#### [Assignment]
Work out how many lines in the records contain the word "immunohistochemical", and give that number alone.
╭─ Input data
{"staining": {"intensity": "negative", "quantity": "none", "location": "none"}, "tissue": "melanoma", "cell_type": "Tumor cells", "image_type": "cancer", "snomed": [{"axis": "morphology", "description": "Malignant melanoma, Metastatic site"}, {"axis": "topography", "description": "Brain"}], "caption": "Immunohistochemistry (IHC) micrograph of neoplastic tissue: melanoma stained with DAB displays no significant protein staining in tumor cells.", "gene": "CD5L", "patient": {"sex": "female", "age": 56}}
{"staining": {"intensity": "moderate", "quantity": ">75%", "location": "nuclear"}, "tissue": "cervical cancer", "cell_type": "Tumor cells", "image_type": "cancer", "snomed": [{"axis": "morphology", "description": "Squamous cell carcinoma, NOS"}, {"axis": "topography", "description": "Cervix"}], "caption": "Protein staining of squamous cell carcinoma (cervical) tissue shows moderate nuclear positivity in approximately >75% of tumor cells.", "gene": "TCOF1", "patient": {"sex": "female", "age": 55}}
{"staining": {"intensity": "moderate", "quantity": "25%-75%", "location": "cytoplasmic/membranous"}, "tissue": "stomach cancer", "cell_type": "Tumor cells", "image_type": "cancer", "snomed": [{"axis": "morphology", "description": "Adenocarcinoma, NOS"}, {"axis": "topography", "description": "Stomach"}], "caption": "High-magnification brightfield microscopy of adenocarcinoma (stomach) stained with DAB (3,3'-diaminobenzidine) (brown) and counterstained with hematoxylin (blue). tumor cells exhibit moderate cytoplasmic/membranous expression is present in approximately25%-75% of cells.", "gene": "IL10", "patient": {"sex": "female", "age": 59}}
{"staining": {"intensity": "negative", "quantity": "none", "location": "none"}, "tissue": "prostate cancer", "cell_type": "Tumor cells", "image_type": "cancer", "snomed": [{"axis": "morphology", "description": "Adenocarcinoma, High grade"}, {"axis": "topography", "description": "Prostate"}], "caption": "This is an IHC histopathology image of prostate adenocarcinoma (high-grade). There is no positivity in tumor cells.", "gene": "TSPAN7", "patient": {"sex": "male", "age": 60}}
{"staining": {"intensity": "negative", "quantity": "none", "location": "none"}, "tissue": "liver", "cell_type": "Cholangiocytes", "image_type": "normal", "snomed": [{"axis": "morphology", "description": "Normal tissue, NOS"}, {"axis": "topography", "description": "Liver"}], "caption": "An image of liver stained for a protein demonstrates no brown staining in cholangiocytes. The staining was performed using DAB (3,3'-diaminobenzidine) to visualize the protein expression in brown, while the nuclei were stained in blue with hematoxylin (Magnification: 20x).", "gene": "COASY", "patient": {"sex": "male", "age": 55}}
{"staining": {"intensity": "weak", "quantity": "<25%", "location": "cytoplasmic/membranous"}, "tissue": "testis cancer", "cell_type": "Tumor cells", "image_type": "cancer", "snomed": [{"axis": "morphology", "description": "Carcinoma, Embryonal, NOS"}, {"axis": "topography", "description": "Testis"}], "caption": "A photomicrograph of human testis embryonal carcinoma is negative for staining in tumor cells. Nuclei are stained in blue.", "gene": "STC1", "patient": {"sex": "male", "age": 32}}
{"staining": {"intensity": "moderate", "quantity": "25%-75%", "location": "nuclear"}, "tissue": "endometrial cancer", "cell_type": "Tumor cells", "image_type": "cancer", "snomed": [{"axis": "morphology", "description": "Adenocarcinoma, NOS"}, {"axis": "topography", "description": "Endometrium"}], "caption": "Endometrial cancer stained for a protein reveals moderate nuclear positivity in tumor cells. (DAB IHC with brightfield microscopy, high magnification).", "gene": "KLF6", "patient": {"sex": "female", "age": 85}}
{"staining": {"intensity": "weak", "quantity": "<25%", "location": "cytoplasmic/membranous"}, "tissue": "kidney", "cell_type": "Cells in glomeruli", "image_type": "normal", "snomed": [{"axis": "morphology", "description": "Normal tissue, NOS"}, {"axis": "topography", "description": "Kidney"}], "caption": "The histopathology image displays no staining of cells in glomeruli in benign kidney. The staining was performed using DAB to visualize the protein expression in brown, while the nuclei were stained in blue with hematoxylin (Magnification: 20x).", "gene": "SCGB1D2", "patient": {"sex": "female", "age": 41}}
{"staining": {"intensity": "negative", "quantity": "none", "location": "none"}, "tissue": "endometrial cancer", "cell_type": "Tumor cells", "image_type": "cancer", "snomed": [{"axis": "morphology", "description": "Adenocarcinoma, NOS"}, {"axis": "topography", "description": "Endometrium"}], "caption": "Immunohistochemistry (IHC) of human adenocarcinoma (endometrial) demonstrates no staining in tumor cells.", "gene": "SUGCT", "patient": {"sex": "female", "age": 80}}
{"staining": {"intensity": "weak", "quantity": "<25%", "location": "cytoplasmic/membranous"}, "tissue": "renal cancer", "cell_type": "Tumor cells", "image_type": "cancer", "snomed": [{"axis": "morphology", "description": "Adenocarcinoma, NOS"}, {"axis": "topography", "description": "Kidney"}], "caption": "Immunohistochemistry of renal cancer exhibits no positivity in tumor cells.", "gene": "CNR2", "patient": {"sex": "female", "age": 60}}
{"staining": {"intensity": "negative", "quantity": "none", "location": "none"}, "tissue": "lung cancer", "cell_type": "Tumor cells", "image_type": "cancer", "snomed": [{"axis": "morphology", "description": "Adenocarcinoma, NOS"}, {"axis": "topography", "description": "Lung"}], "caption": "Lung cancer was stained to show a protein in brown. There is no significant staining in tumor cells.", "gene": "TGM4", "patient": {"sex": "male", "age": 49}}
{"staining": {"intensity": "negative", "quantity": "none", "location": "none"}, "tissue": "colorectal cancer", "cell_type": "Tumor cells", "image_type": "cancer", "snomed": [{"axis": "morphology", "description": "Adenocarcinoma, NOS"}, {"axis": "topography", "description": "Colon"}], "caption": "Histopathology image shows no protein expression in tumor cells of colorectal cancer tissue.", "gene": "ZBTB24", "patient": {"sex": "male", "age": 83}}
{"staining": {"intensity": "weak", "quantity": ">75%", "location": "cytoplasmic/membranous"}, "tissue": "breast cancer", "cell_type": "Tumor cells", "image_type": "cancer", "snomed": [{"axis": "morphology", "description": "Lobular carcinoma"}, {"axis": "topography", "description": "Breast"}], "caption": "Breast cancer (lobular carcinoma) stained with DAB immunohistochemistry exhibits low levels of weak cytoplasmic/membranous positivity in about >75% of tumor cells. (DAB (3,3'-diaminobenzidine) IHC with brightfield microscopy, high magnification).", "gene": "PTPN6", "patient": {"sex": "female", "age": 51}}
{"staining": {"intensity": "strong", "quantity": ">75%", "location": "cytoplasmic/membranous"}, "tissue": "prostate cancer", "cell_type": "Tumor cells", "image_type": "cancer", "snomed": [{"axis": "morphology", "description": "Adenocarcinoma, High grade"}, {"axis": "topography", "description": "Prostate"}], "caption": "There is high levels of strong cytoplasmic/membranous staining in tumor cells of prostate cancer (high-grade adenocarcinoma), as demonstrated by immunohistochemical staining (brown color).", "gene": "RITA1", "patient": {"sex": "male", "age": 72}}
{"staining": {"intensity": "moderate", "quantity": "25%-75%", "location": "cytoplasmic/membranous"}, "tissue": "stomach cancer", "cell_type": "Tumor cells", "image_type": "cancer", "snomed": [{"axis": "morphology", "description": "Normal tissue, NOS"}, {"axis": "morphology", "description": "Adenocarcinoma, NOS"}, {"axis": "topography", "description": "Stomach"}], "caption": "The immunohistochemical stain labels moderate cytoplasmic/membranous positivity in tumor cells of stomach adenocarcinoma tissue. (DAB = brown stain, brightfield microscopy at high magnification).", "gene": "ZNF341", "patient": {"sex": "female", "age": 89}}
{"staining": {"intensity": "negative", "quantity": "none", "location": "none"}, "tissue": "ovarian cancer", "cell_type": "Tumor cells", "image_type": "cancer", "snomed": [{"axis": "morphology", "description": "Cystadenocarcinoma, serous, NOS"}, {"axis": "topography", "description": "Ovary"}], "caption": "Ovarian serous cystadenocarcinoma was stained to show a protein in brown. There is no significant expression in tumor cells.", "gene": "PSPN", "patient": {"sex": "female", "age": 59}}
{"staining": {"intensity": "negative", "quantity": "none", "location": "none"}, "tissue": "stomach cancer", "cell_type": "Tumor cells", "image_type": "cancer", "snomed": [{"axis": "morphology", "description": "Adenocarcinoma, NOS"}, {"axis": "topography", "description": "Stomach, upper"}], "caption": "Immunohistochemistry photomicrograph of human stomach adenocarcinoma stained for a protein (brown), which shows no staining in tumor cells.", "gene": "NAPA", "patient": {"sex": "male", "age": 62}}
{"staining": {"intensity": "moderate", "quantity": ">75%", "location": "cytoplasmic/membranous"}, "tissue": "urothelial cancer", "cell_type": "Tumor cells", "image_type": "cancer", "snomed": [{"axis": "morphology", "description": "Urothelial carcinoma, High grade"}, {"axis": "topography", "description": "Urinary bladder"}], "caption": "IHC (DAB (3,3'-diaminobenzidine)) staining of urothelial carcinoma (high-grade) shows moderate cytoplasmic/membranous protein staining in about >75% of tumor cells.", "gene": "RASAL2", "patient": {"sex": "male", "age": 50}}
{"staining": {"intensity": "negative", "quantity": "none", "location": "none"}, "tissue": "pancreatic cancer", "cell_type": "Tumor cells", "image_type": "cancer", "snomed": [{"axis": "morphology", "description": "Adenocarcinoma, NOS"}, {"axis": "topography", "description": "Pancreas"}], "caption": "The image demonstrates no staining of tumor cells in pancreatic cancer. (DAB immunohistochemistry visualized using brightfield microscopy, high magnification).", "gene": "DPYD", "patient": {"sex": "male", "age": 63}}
╰─
#### [Result of this task]
2